The sum recurrence for the (transposed) matrix $T$ is: $$T(n,1)=0$$ $$T(n,k)=\text{If } n\geq k \text{ then } \sum _{i=1}^{k-1} T(n-i,k-1)-\sum _{i=1}^{k-1} T(n-i,k) \text{ else } 1$$

The product recurrence for the (transposed) matrix $T$ is: $$T(n,1)=0$$

$$T(n,k)=\text{If } n\geq k \text{ then } \prod _{i=1}^{k-1} T(n-i,k-1)-\prod _{i=1}^{k-1} T(n-i,k) \text{ else } 1$$

As you see they are equivalent in the sense that only the sum symbols have been replaced with product symbols: $$\sum \rightarrow \prod$$

Question: What is the name for such a equivalence in form, of (recurrence) formulas?

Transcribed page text
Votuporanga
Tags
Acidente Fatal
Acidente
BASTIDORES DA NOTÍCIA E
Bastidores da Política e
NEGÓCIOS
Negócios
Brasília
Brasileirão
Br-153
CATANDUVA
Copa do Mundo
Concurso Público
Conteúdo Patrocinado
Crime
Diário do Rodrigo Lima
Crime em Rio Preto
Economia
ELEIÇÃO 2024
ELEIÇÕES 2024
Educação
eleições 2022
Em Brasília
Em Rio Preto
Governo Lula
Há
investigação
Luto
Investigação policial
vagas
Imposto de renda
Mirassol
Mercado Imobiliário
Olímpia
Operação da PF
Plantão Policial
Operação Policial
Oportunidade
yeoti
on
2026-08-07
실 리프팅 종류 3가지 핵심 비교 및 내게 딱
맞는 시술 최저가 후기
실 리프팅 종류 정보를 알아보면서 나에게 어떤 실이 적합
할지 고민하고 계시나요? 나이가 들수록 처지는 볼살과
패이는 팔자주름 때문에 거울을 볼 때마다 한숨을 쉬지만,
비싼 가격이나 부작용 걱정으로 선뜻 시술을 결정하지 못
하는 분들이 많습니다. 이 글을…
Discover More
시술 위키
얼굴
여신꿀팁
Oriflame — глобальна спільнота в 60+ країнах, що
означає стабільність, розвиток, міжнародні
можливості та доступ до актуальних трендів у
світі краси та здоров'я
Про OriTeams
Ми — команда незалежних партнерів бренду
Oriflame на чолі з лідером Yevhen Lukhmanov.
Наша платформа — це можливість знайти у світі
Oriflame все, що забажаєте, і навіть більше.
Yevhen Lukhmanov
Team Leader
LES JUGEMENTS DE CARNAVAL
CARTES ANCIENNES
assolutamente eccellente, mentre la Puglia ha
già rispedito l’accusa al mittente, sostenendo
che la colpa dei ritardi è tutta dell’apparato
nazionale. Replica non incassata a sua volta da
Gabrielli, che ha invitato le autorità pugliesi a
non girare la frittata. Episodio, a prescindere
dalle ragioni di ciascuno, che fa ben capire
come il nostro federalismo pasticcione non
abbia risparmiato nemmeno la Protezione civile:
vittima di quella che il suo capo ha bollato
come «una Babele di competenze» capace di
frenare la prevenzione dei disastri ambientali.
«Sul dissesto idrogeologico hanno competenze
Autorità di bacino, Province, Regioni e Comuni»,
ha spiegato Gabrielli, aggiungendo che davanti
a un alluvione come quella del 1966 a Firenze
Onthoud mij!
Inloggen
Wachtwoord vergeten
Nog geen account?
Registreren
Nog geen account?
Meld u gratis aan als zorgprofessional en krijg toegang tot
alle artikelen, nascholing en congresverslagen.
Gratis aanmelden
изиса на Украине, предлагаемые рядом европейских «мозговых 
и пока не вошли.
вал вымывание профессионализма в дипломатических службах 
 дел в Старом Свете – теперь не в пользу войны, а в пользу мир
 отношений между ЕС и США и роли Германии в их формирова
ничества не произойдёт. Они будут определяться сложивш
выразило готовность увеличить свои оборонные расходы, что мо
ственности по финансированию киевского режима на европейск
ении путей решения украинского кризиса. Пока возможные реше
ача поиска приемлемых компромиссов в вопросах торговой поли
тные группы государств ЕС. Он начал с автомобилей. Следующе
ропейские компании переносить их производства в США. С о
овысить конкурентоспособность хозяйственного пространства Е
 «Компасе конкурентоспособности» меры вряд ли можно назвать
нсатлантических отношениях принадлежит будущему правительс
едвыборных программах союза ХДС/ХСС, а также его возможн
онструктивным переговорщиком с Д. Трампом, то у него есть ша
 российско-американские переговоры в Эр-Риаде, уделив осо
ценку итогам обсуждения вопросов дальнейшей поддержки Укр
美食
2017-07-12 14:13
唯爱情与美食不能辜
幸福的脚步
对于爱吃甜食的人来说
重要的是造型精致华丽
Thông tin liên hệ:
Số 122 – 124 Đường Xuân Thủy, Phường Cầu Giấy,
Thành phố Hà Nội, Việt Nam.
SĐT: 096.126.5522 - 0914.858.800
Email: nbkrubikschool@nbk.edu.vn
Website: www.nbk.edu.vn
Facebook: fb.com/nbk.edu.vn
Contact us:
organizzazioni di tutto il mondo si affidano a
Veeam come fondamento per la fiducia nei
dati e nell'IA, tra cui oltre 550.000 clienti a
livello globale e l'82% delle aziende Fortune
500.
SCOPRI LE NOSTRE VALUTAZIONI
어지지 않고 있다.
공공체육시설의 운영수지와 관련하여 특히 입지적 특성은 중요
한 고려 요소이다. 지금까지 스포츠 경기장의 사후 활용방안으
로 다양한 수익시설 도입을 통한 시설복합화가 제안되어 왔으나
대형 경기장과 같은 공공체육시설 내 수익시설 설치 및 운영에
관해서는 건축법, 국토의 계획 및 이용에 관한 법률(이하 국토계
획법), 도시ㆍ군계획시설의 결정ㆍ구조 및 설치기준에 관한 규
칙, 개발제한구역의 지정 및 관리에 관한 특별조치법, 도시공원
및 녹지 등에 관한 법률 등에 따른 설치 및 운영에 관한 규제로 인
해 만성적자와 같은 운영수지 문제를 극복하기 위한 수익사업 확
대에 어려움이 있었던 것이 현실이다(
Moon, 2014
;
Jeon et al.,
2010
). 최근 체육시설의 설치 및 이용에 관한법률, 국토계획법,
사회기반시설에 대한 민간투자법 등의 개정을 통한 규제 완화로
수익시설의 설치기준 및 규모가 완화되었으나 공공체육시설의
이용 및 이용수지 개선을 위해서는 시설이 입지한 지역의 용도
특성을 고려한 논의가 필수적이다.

Task list
(a) In the post about sum and product recurrences, what change turns the sum recurrence into the product recurrence?
(b) Reproduce word for word everything in the recurrence post from "The sum recurrence" down to "of (recurrence) formulas?".
(c) Carry the post on sum and product recurrences further from where it stops.

Answer list
(a) The sum symbols are replaced with product symbols.

(b)
The sum recurrence for the (transposed) matrix $T$ is: $$T(n,1)=0$$ $$T(n,k)=\text{If } n\geq k \text{ then } \sum _{i=1}^{k-1} T(n-i,k-1)-\sum _{i=1}^{k-1} T(n-i,k) \text{ else } 1$$

The product recurrence for the (transposed) matrix $T$ is: $$T(n,1)=0$$

$$T(n,k)=\text{If } n\geq k \text{ then } \prod _{i=1}^{k-1} T(n-i,k-1)-\prod _{i=1}^{k-1} T(n-i,k) \text{ else } 1$$

As you see they are equivalent in the sense that only the sum symbols have been replaced with product symbols: $$\sum \rightarrow \prod$$

Question: What is the name for such a equivalence in form, of (recurrence) formulas?

(c)
I have been told that (at least) the sum recurrence is algebraic, but I don't know exactly what that means, other than that each column depends by recursion on the previous column.

Mathematica program to demonstrate the equivalence of the sum and product recurrences:

(*Mathematica start*)
"Sum recurrence:"
Clear[t, T, n, k, i];
nn = 8;
t[n_, 1] = If[n >= 1, 0, 0];
t[n_, k_] := 
 t[n, k] = 
  If[n >= k, (Sum[t[n - i, k - 1], {i, 1, k - 1}] - 
     Sum[t[n - i, k], {i, 1, k - 1}]), 1]
TableForm[T = Table[Table[t[n, k], {k, 1, nn}], {n, 1, nn}]]
"Product recurrence:"
Clear[t, T, n, k, i];
nn = 8;
t[n_, 1] = If[n >= 1, 0, 0];
t[n_, k_] := 
 t[n, k] = 
  If[n >= k, (Product[t[n - i, k - 1], {i, 1, k - 1}] - 
     Product[t[n - i, k], {i, 1, k - 1}]), 1]
TableForm[T = Table[Table[t[n, k], {k, 1, nn}], {n, 1, nn}]]
(*Mathematica end*)